» Prompt
Reproduce the data word for word, starting with the line that contains "What is the sum of all values?" and continuing through the end of the data. Leave out the pictures.

» Data provided
= = = = =

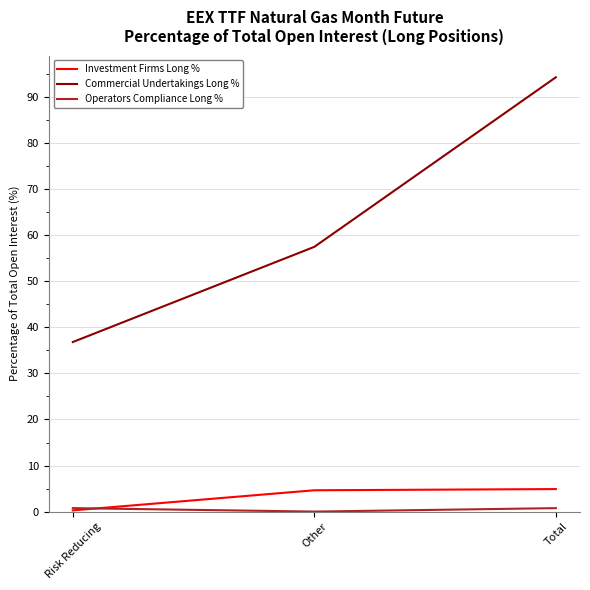

What is the spread (max minus min) of values at Other?

57.5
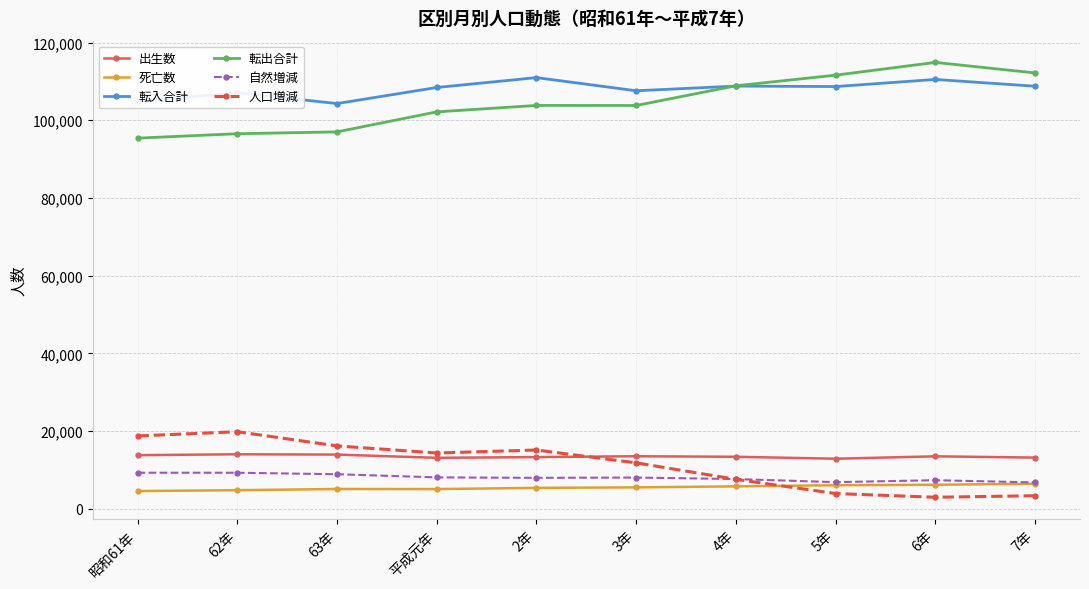

What is the sum of all 自然増減 values?

79861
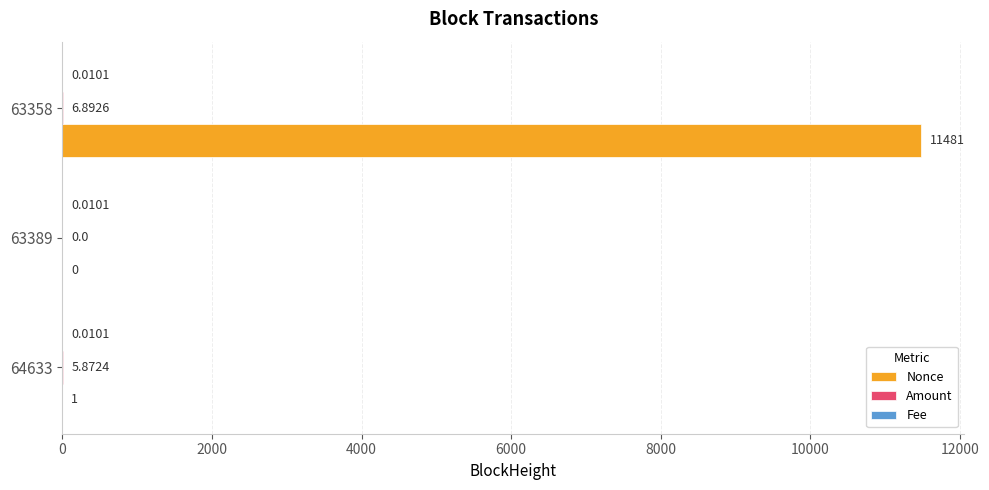

Between 64633 and 63358, which series saw the biggest shift?

Nonce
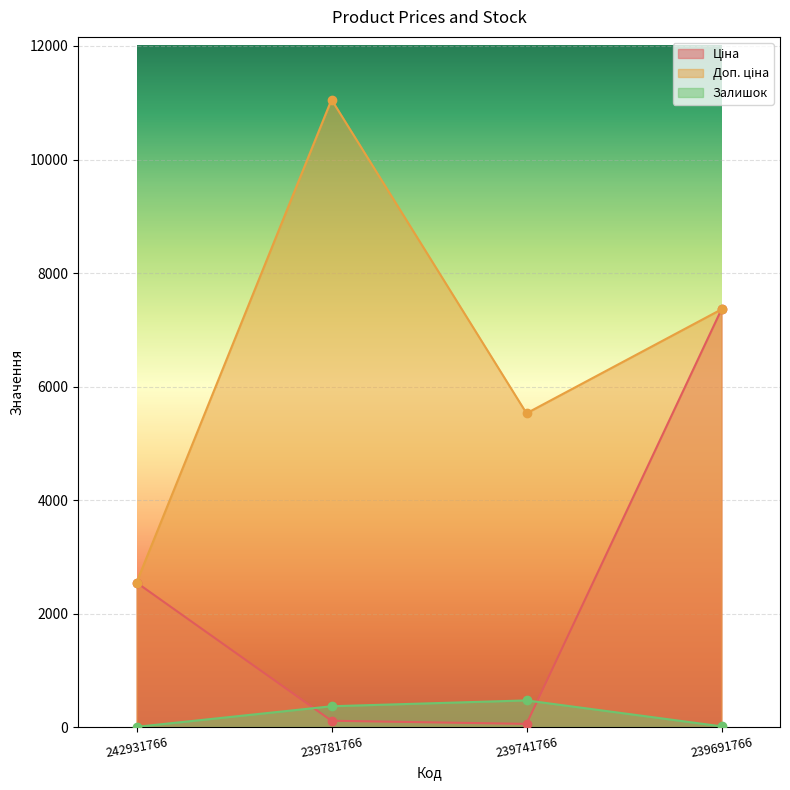

What is the smallest value displayed?

3.0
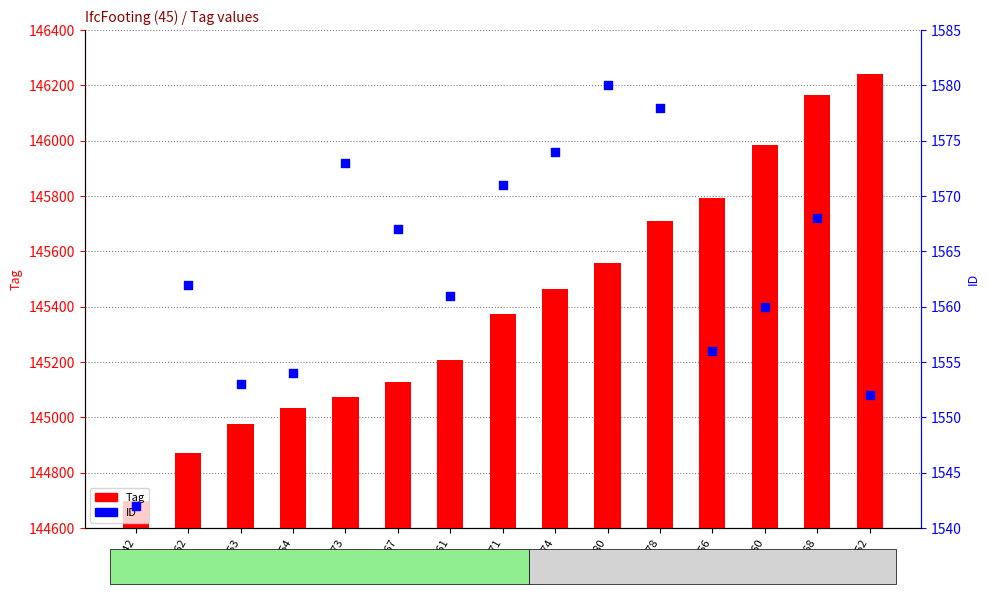

Which series has the largest total across all categories?

Tag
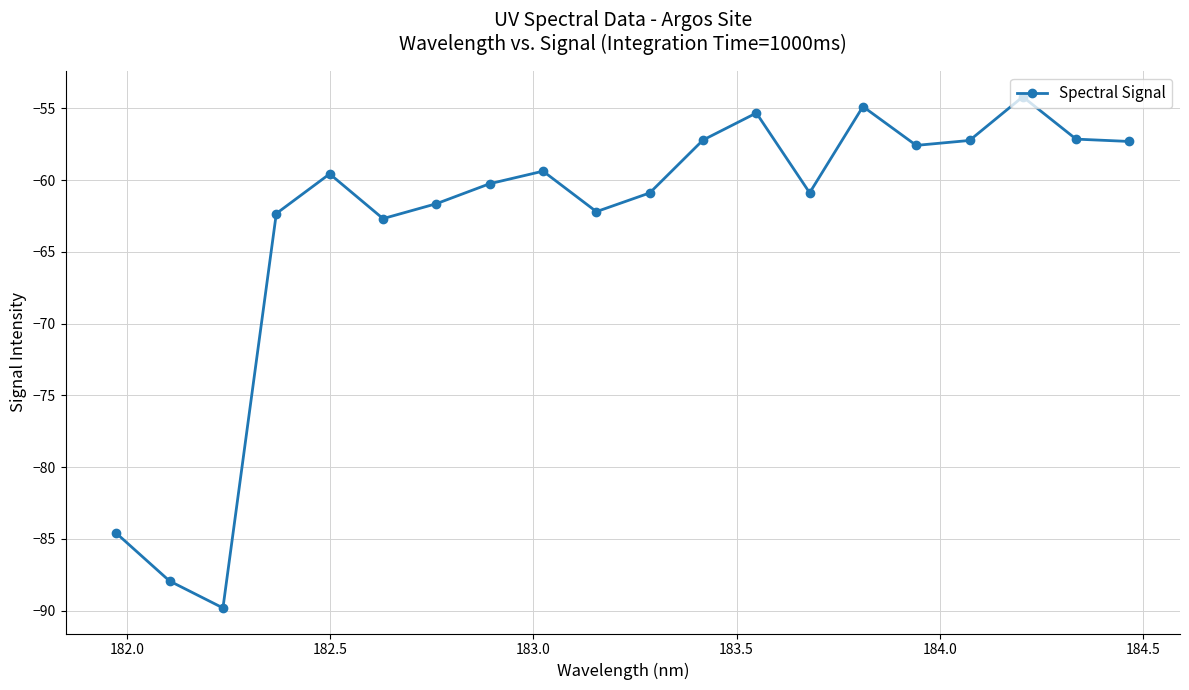

What is the sum of all values?

-1263.1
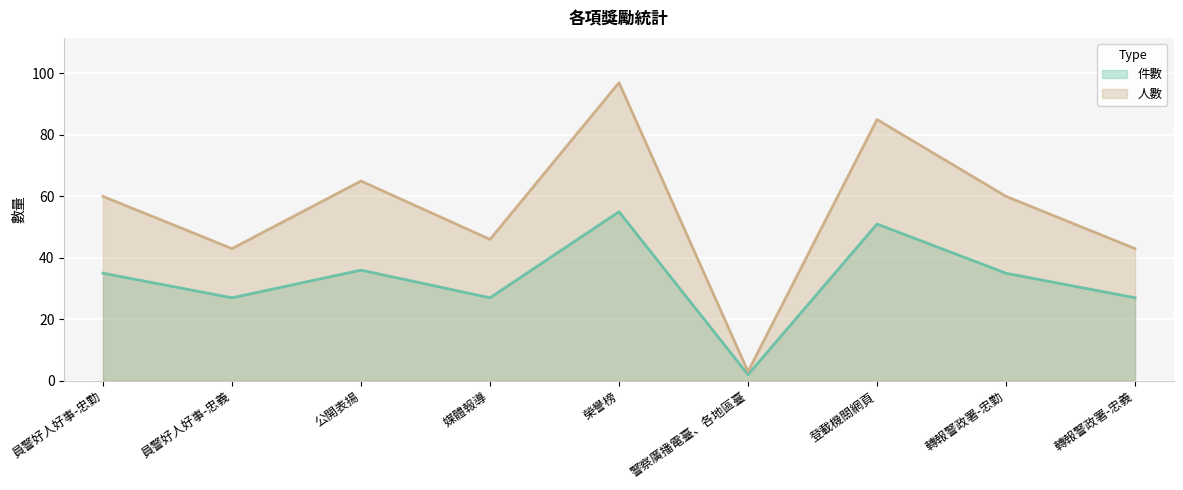

True or false: 件數 and 人數 cross at least once.

False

= = = = =

» Exercise response
What is the sum of all values?

-1263.1

True or false: 件數 and 人數 cross at least once.

False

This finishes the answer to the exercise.